--- Exercise data ---

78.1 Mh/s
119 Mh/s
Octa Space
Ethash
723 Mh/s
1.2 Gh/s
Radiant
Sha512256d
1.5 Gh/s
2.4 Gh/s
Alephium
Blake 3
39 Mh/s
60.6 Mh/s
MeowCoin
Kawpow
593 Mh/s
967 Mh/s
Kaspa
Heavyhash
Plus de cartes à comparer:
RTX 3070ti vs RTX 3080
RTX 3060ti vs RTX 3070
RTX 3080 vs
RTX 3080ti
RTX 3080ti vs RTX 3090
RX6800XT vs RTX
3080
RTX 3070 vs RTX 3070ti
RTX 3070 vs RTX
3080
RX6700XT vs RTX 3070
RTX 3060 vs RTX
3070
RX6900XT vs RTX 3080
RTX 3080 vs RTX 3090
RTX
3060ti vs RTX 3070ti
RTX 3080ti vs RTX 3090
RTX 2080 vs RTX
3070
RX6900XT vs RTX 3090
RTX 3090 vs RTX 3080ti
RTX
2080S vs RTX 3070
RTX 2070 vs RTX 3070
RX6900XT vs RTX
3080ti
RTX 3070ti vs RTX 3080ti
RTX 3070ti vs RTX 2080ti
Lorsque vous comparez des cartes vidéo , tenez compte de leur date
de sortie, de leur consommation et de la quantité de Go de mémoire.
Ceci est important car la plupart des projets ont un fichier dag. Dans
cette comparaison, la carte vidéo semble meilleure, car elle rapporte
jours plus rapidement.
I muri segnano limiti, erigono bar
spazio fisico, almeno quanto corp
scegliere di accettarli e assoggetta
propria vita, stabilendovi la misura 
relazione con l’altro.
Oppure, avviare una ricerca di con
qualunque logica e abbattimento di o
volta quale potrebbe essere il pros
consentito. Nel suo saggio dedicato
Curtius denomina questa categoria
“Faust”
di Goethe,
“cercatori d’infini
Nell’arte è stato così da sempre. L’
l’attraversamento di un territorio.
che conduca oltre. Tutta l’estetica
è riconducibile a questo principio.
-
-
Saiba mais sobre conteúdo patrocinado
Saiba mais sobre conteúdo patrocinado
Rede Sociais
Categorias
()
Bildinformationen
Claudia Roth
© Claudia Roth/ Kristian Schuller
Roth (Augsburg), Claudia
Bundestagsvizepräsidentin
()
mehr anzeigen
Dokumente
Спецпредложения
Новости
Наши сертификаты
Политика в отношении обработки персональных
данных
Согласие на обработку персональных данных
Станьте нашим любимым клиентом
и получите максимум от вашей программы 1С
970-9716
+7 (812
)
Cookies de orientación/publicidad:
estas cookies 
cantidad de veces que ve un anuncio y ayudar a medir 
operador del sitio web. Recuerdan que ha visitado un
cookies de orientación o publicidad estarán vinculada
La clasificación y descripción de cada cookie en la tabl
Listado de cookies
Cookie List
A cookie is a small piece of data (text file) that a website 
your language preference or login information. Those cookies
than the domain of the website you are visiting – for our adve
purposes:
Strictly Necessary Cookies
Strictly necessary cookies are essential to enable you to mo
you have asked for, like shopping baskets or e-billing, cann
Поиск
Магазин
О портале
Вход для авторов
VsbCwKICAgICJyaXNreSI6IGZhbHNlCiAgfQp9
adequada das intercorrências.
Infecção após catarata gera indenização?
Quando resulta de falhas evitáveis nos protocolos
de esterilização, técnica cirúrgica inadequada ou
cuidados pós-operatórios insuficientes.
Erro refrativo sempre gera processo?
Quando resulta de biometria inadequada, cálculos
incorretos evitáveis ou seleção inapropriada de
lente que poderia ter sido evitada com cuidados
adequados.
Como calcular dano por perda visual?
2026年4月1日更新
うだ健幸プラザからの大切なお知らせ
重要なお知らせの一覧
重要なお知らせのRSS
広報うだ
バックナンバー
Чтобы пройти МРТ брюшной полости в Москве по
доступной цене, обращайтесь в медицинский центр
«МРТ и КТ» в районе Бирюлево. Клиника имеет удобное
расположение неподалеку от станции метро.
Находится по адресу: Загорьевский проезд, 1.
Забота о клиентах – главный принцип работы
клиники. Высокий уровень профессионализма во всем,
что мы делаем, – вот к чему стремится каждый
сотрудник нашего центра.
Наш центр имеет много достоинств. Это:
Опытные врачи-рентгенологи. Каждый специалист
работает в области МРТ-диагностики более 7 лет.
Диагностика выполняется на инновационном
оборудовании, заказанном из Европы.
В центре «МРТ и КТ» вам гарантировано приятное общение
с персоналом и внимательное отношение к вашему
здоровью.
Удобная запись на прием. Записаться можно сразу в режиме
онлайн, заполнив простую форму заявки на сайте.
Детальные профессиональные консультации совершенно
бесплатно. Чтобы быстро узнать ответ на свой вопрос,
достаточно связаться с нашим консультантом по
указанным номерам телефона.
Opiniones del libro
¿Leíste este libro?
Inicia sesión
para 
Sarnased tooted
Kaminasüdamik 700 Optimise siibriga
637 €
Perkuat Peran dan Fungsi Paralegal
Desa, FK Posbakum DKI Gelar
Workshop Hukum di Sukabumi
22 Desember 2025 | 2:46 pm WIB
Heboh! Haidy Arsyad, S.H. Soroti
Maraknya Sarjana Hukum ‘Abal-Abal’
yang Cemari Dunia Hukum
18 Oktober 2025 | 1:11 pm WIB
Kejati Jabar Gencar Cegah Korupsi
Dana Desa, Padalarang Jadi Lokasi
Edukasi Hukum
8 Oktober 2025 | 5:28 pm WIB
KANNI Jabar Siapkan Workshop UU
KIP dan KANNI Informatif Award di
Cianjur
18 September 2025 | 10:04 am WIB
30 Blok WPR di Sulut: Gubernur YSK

---

> Exercise details
Every line with "cartes" in it should be copied from the entries above.

> Task result
Plus de cartes à comparer:
Lorsque vous comparez des cartes vidéo , tenez compte de leur date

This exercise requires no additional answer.